Reputation: 233
I'm currently working on a program that pulls back various data from a given URL. For this I have a function that combs through the URL and builds an array of all of the locations from the source code. This works perfectly and I've managed to filter the pages to check if there files, not on the page etc..
My trouble is I have tested this on some sites that have a menu with sub-pages under the menu options. The main option across the navigation bar will have a page value and the first option on the sub-navigation will be the same page but with a value on the end of the URL (primarily to toggle between javascript). I have tried encoding the page and comparing it (to shorten processing time) however on some of the sites the URL is put into a form field.
Example:
Option1 - www.example.com/page1
- first opt - www.example.com/page1?t=1
- second opt - ww.example.com/page1?t=2
It won't be possible to strip off the additional tags from what it seems as some sites use these values solely whereas other pages use JS. As the URLs are technically different, is there a way to check if the pages are the same even though they are on different URLs?
Upvotes: 1
Views: 1597
Reputation: 2275
In your situation I may suggest you retrieve headers only and compare Content-Length headers.
function content_length($url){
$ch = curl_init($url);
curl_setopt($ch, CURLOPT_RETURNTRANSFER, TRUE);
curl_setopt($ch, CURLOPT_HEADER, TRUE);
curl_setopt($ch, CURLOPT_NOBODY, TRUE);
$data = curl_exec($ch);
$size = curl_getinfo($ch, CURLINFO_CONTENT_LENGTH_DOWNLOAD);
curl_close($ch);
return $size;
}
function filterURL($url) {
// Make urls similar as possible. E.g. strip all after hash-symbol.

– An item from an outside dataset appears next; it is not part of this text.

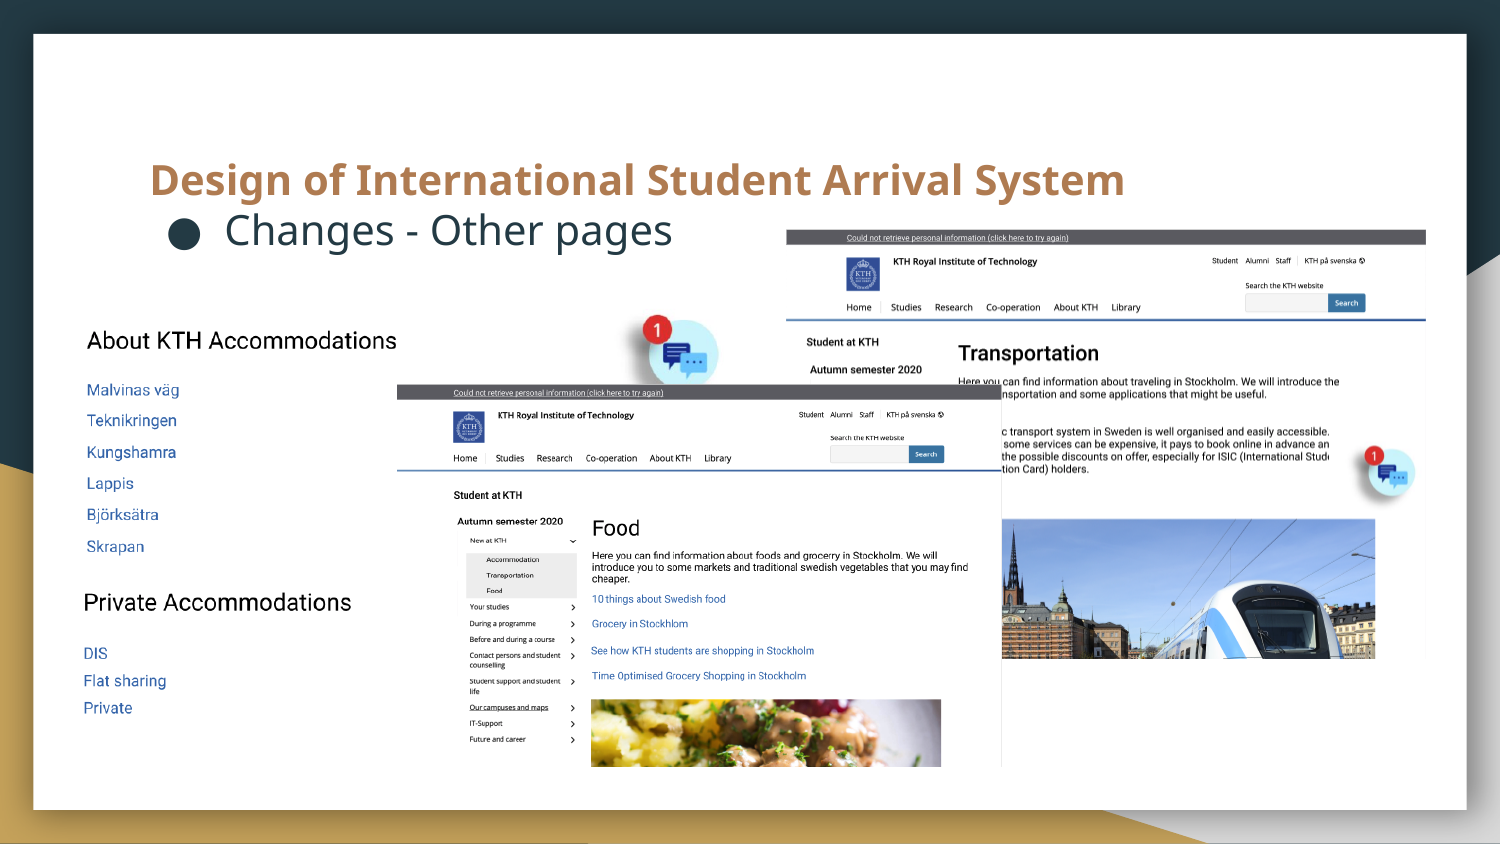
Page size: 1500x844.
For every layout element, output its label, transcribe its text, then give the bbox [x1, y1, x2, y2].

return substr($url, 0, strpos($url, "#"));
}
$url1 = 'http://example.com/page/?foo=1#bar';
$url2 = 'http://example.com/page/?foo=2#bar2';
if (content_length(filterURL($url1)) == content_length(filterURL($url1))) {
print "Same";
} else {
print "Different";
doWhatYouNeedToDo();
}
This is not guarantee that pages are the same of different, but it isn't require you to download the whole page.
Upvotes: 2